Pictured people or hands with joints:
============

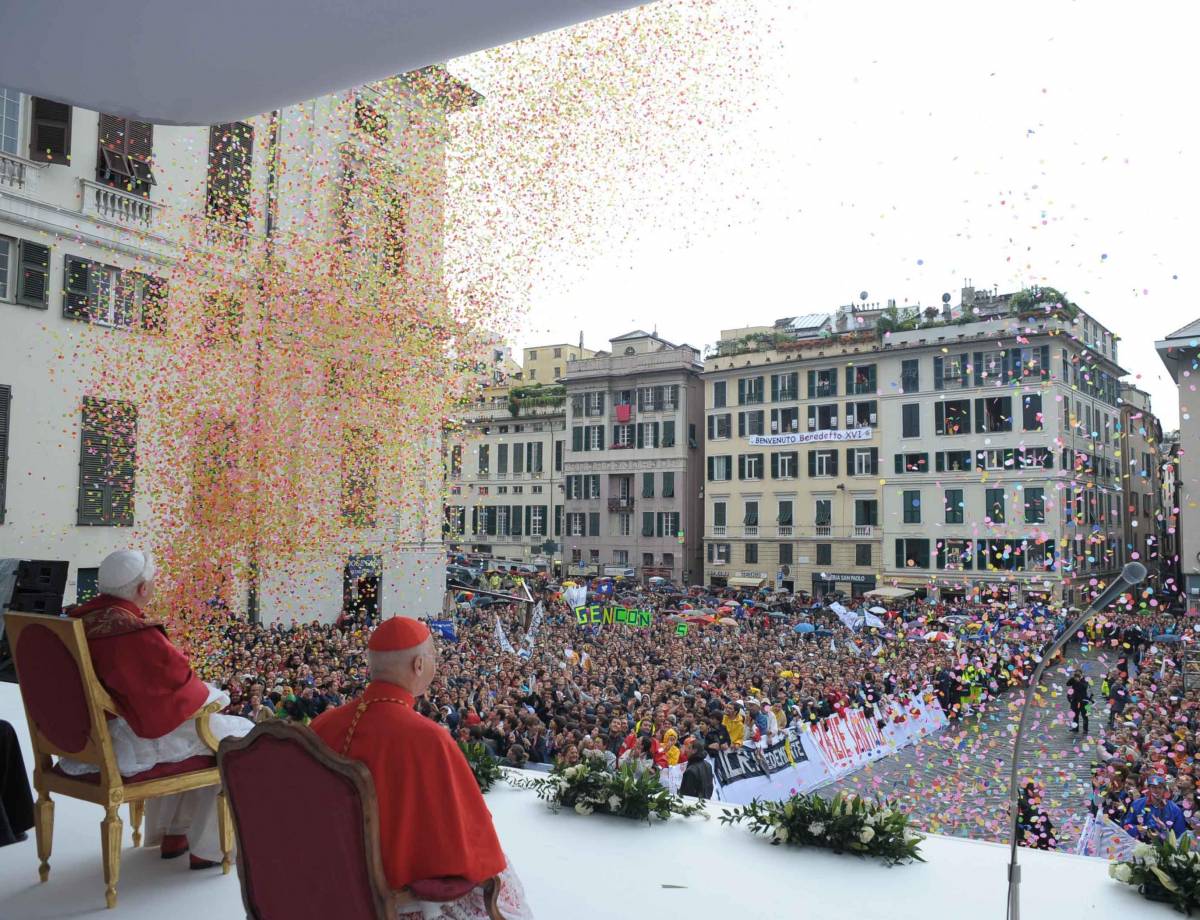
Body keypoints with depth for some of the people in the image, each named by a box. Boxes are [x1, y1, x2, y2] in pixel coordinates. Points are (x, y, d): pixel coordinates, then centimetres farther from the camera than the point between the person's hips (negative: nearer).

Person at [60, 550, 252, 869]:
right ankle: (206, 847, 14)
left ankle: (172, 834, 36)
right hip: (130, 742, -9)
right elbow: (178, 683, -20)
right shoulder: (137, 633, -28)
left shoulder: (79, 620, -1)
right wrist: (211, 694, 0)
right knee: (241, 735, 6)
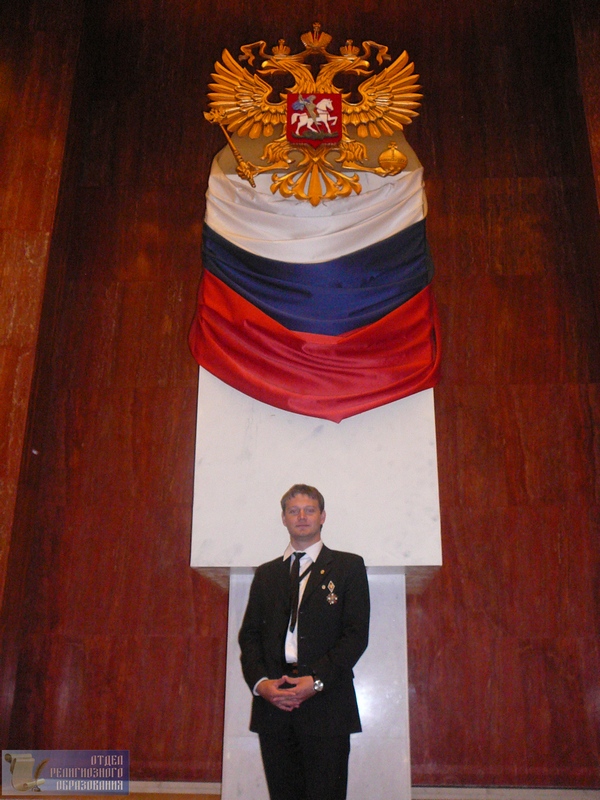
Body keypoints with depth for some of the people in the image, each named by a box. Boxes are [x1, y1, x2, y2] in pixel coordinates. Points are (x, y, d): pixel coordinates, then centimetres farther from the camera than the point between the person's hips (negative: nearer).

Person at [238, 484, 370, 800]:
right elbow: (249, 634, 13)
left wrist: (317, 680, -12)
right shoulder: (266, 574, 18)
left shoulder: (348, 566, 6)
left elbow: (356, 634, -2)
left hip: (326, 704, -3)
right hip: (272, 702, 3)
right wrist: (259, 682, -5)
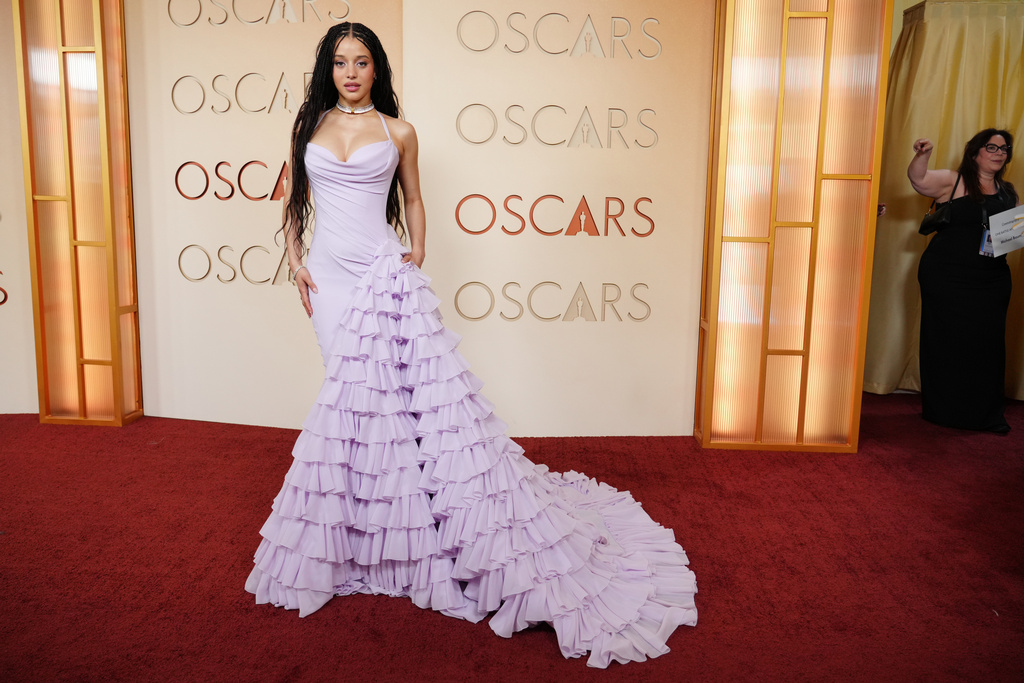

============

Exercise directions: Copy every line of the entries above word for word, leaving out the pictures.

Problem solution:
Body keypoints with depth for some of the people in the image, each named by a box. Boxes are [x1, y1, x2, y2] in pixel coordinates. Points are (x, y, d): pixel coordinates, then centimetres farther from the camera than the point between the person's hips (negative: nearer).

Person at [60, 550, 252, 869]:
right ankle: (206, 847, 14)
left ankle: (172, 834, 36)
right hip: (130, 742, -9)
right elbow: (178, 683, -20)
right shoulder: (137, 633, -28)
left shoulder: (79, 620, -1)
right wrist: (211, 694, 0)
right knee: (241, 735, 6)
Body keypoints with depth for some of the people in the image, each named by a box. Boxes are [x1, y1, x2, y2] in pixel coordinates. Points are (x, y, d): pixel coordinates, then centimetres farther from the camera than the point between the person's hips (negative: nearer).

Person at [238, 484, 370, 800]:
right elbow: (249, 634, 13)
left wrist: (317, 680, -12)
right shoulder: (266, 574, 18)
left shoulder: (348, 566, 6)
left elbow: (356, 634, -2)
left hip: (326, 704, -3)
right hip: (272, 702, 3)
right wrist: (259, 682, -5)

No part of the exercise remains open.